"This is the first RAS inhibitor evaluated in a large, randomized trial for patients with pancreatic cancer, and it demonstrates how important an impact these novel medicines are likely to have on the treatment of the disease."
— Dr. Brian Wolpin, Dana-Farber Cancer Institute
Daraxonrasib Achieves Landmark Survival Benefit in Metastatic Pancreatic Cancer
A Phase 3 clinical trial has found that the investigational oral drug daraxonrasib significantly increased overall survival in patients with metastatic pancreatic ductal adenocarcinoma (mPDAC) compared to standard chemotherapy. The results were presented at the American Society of Clinical Oncology (ASCO) annual meeting and published in the New England Journal of Medicine.
Trial Results
- The randomized trial enrolled 500 patients with metastatic pancreatic cancer who had received one prior line of chemotherapy.
- Patients receiving daraxonrasib had a median overall survival of 13.2 months, compared to 6.6–6.7 months for those receiving chemotherapy.
- Daraxonrasib reduced the risk of death by 60%.
- Patients on daraxonrasib reported less pain and higher quality of life, and many continued treatment beyond the analysis period.
Drug Mechanism
Daraxonrasib is an oral, Ras(On) multi-selective inhibitor. It targets the mutated KRAS protein, which is present in over 90% of pancreatic cancer cases. The drug acts as a molecular glue, binding to cyclophilin A to inhibit the active KRAS protein, blocking cancer growth signals.
Side Effects
Reported side effects included:
- Rash (experienced by 86–90% of patients)
- Stomatitis (mouth sores)
- Diarrhea, nausea, vomiting, and fatigue
Severe side effects occurred in approximately 30% of patients.

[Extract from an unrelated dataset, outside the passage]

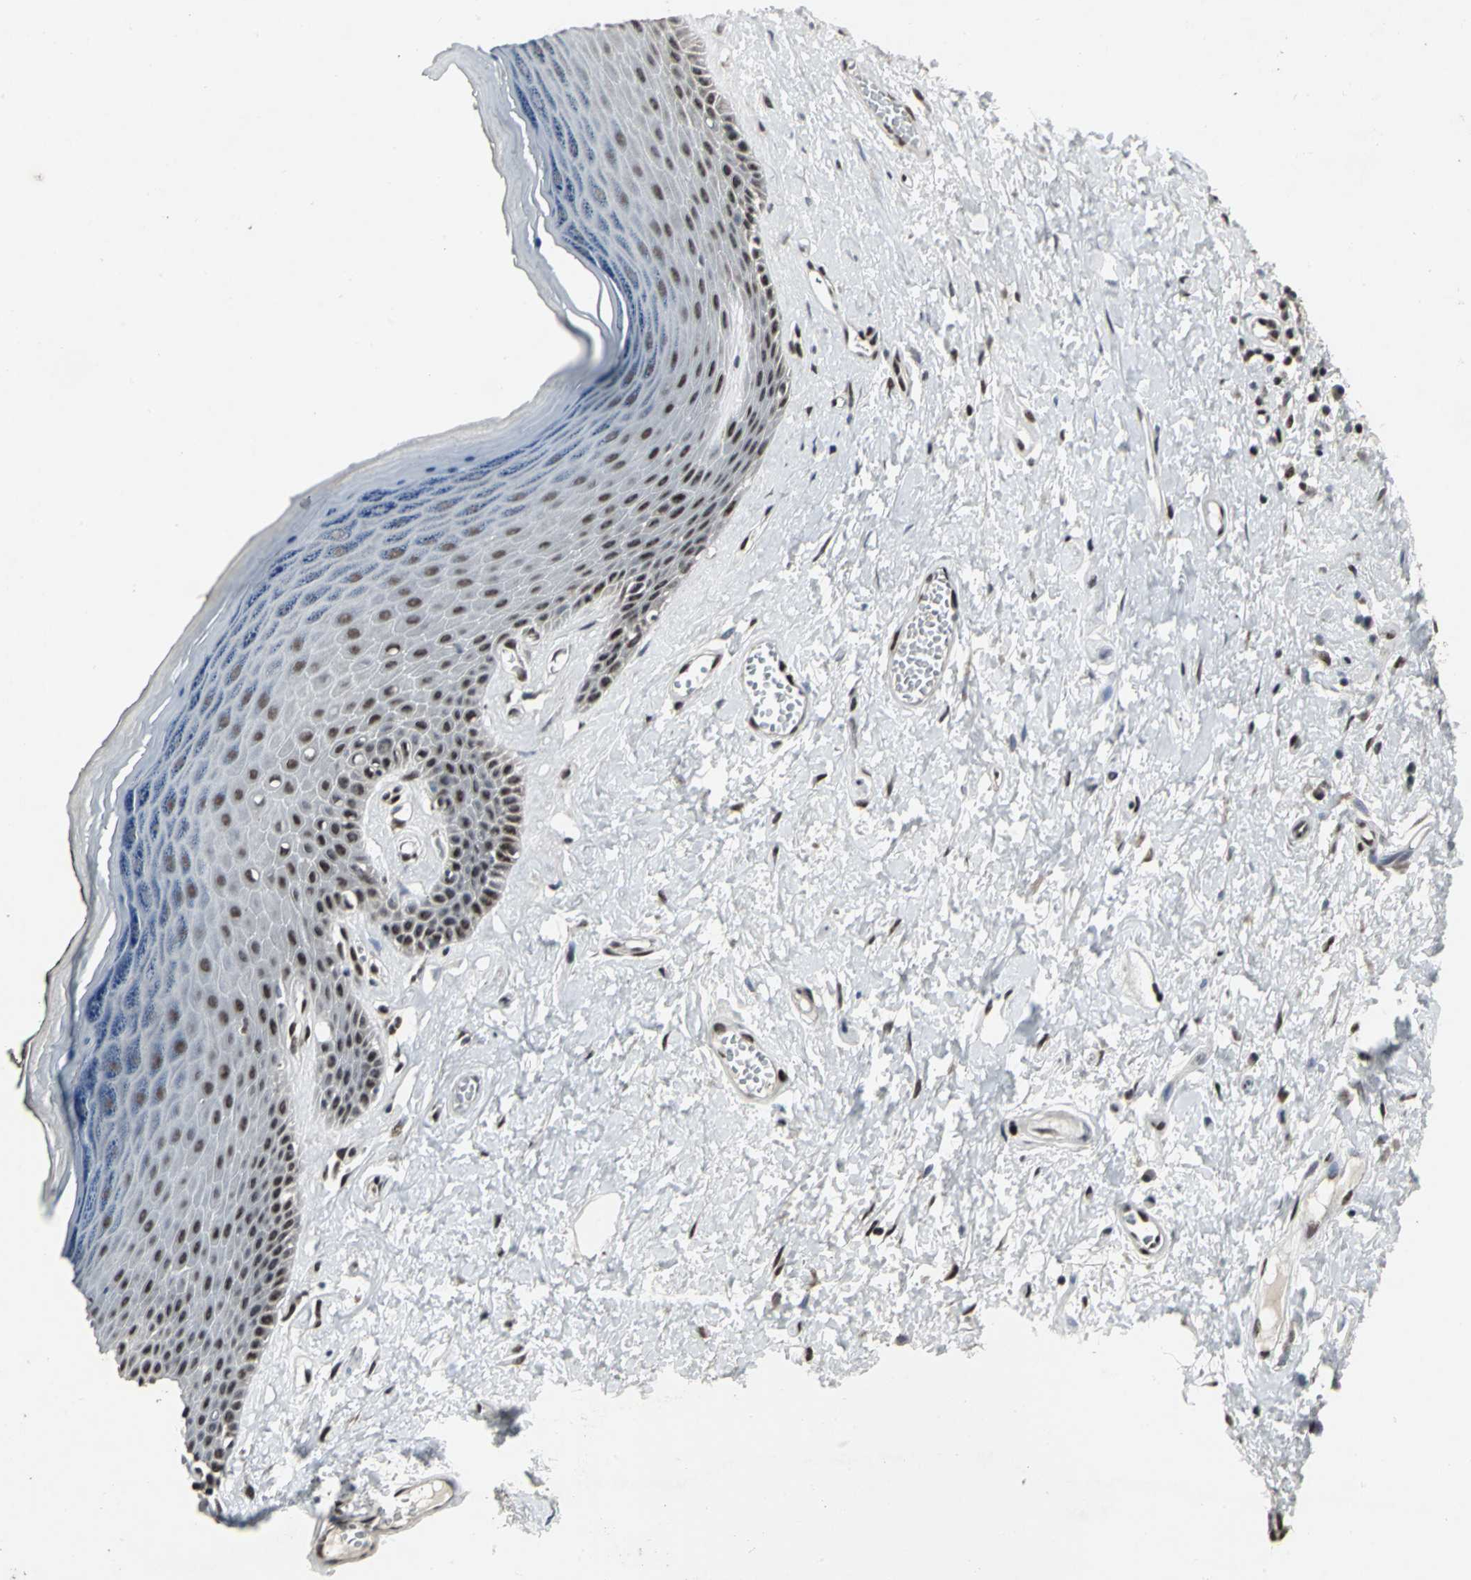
{"staining": {"intensity": "moderate", "quantity": "25%-75%", "location": "nuclear"}, "tissue": "skin", "cell_type": "Epidermal cells", "image_type": "normal", "snomed": [{"axis": "morphology", "description": "Normal tissue, NOS"}, {"axis": "morphology", "description": "Inflammation, NOS"}, {"axis": "topography", "description": "Vulva"}], "caption": "Moderate nuclear positivity for a protein is present in about 25%-75% of epidermal cells of benign skin using immunohistochemistry (IHC).", "gene": "SRF", "patient": {"sex": "female", "age": 84}}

The drug was described as less toxic than chemotherapy.
Regulatory Status
The U.S. Food and Drug Administration (FDA) granted the drug fast-track status and permitted an expanded access program for eligible patients with previously treated metastatic pancreatic cancer. Revolution Medicines, the developer of daraxonrasib, is preparing an application for regulatory approval but has not provided a specific timeline.
Expert Statements
"This should become a new standard of care for previously treated metastatic pancreatic cancer."
— Dr. Brian Wolpin, Dana-Farber Cancer Institute
"This represents a very large step forward, though it is not a cure."

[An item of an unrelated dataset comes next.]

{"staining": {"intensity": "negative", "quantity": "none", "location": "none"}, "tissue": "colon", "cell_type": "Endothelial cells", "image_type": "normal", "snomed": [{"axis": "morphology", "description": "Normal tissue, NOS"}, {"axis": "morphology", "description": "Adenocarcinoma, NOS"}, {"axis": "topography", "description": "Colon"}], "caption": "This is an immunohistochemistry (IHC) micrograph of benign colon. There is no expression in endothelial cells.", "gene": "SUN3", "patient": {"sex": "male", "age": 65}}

— Dr. Zev Wainberg, UCLA, study co-lead
"These results are landscape-changing and unprecedented."
— Dr. Rachna Shroff, University of Arizona Cancer Center
"This study is a grand slam."
— Dr. Julie Gralow, ASCO Chief Medical Officer
"A median overall survival exceeding one year in this patient population is really extraordinary."
— Dr. Emil Lou, University of Minnesota
Background
Pancreatic cancer has a five-year survival rate of approximately 13% for all stages and 3% for metastatic disease. An estimated 67,000 new cases and 52,000 deaths are expected in the U.S. in 2025. KRAS mutations, discovered in the 1980s, have historically been considered "undruggable" due to the protein's structure.
Next Steps
Researchers plan to test daraxonrasib as a first-line treatment and in combination with other therapies. Trials are also underway to evaluate the drug in other KRAS-mutated cancers, including lung and colorectal cancers. Revolution Medicines has three additional RAS inhibitors in clinical trials.
Research Funding Context
The development of daraxonrasib was supported in part by the RAS Initiative, a research program funded by the National Cancer Institute. Some researchers noted that federal investment was critical for the underlying basic research on RAS. In 2025, changes to federal research funding processes and grant allocations have been proposed and implemented by the Trump administration, which some observers have expressed concern could affect future medical research.